Ethernet is a solid and familiar technology that has spawned key technologies. These include Local Area Network (LAN) or Wide Area Network (WAN), upon which other key technological innovations have been born such as Internet of Things (IoT), wireless communication, and more.
Ethernet has been adopted by most large enterprises as the de-facto network, and it is now fully embedded into our lives (that is, the Internet).
An Ethernet-based fabric accommodates various workloads that provide various services. Virtualization, high-performance computing, video, voice, and GenAI are all use cases that leverage Ethernet's ease of use and deployment.
An Ethernet fabric, depending on the use case, assumes different characteristics to deliver the services it has been designed for. For example, a data center providing virtualization service requires some level of performance and service assurance, but it does not need to deliver lossless data performance.
On the other hand, with AI (specifically GenAI), its composition predefines what the fabric or network needs to be and how it must behave. This serves as a benefit to a network architect when there is no ambiguity on what must be achieved.
To deploy a GenAI environment, the fabric needs to be:
- Lossless
- RDMA over Converged Ethernet (RoCEv2)
- Priority-based Flow Control (PFC)
- Data Center Quantized Congestion Notification (DCQCN)
To achieve a lossless fabric, RoCEv2 uses several mechanisms. The first (in no specific order) is priority flow control. In a high-performance environment such as GenAI, assigning priority to certain types of data traffic such as training, inferencing, or fine-tuning makes a difference on the overall results.
With PFC, the network can guarantee that GenAI traffic receives priority over any other data traffic in the fabric. However, in doing this, congestion can occur as the paused data traffic continues to consume ingress switch buffers which can spread through the network.
This brings DCQCN as the congestion prevention mechanism.

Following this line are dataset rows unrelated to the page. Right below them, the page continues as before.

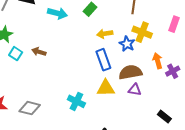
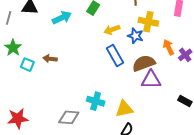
cyan arrow: (57, 13) -> (62, 18), turned -30
yellow triangle: (106, 88) -> (124, 109), moved
purple triangle: (135, 90) -> (151, 80), size x1.5
gray diamond: (30, 108) -> (69, 117), moved

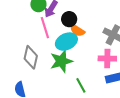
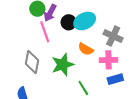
orange semicircle: (77, 30) -> (86, 49), moved
cyan ellipse: (66, 42) -> (85, 21), moved

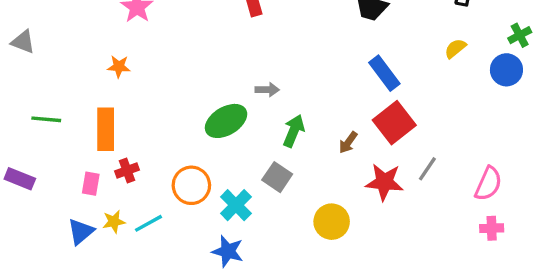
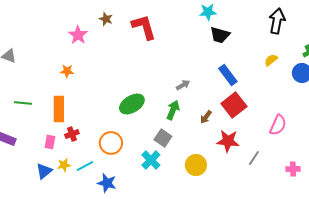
gray arrow: (267, 90) -> (183, 85), moved, turned -32
gray line: (427, 169) -> (254, 158), moved
pink semicircle: (488, 184) -> (278, 125), moved
cyan cross: (236, 205) -> (151, 160), moved
blue star: (228, 251) -> (107, 183), moved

DCQCN combines the traditional explicit congestion notification (ECN) and priority-based flow control (PFC) to achieve a balanced treatment of a lossless, high-performance, and latency sensitive application.
There are two scenarios where tuning the PFC configuration is required:- If PFC is triggered too early, ECN cannot respond fast enough to pause the offending data traffic type.

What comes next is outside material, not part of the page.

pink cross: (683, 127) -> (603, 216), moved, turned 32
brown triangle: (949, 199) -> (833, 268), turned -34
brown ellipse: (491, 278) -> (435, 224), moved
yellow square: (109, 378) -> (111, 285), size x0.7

- If PFC is triggered too late, ECN would cause packet drops due to congestion creating buffer overflow.
To avoid this, specific thresholds need to be monitored and properly configured within the Network’s Operating System (NOS).
- RDMA over Converged Ethernet (RoCEv2)
- High-performance
- Enhanced hashing or data packet spray
- Cut-through switching
- Multi-path routing
- 1:1 non-blocking bandwidth
- RoCEv2
Achieving a lossless fabric is meaningless if the fabric is constantly congested due to poor fabric performance. To implement a high-performance fabric, several aspects should be considered if not implemented.
Enhanced hashing allows for better traffic load balancing. It is the mechanism that provides uniform use of the fabric preventing collisions.
Cut-Through switching is a different switching mode where all data packets are forwarded without fully storing the full packet in the switching buffer ASIC. This mode enhances the fabric throughput, especially with GenAI workloads.
Multi-path routing and non-blocking features bring multiple simultaneous alternative paths through the network and full access from the workloads into the switching fabric respectively.
RoCEv2 allows applications to bypass the CPU and access memory directly during packet processing. Since the CPU is bypassed, increased throughput, lower CPU utilization, and lower latency are achieved.
- Scalable
- Leaf and Spine architecture
One advantage offered by Ethernet is scalability. The technology is ubiquitous and has existed for several decades. It is an open-standards body of work created and made up by all major technology providers.
Ethernet's scalability allows for the deployment of a single switch (the smallest) to hundreds of switches (the largest). Many architectures have been based on Ethernet, one of which includes the leaf and spine Clos distributed architecture (see Figure 8). This architecture was named after Charles Clos, who created the multi-stage circuit-switching network architecture.
In a leaf and spine architecture, three aspects stand out:
- Nonblocking and oversubscription architectures are possible, providing greater flexibility.
- Inter-GPU communication is always minimized to three stages, providing greater control when latency is key.
- Fabric expansion is easily achievable by the addition of a spine if needed, providing scalability as needed.
Figure 9 shows a summary of the three key Ethernet characteristics that facilitate the deployment of a successful GenAI solution.
The following list shows that as Ethernet continues to progress, the industry seems to have reached an inflection point where Ethernet is the preferred choice for GenAI:
- Availability of high Radix switching platforms 400GE, 800GE and higher
- Improved congestion monitoring, flow-control, and transport (RoCEv2)
- Community driven adoption, such as Ultra Ethernet Consortium
- Elimination of vendor lock-in infrastructure
- Lower Total Cost of Ownership (TCO)
- Latency improvements with next-gen Silicon from 800 ns (Nanoseconds) to 200 ns.
GenAI is a revolutionary application where Ethernet and its current plus enhancements of quality-of-service feature set will help play a key role in its adoption and evolution.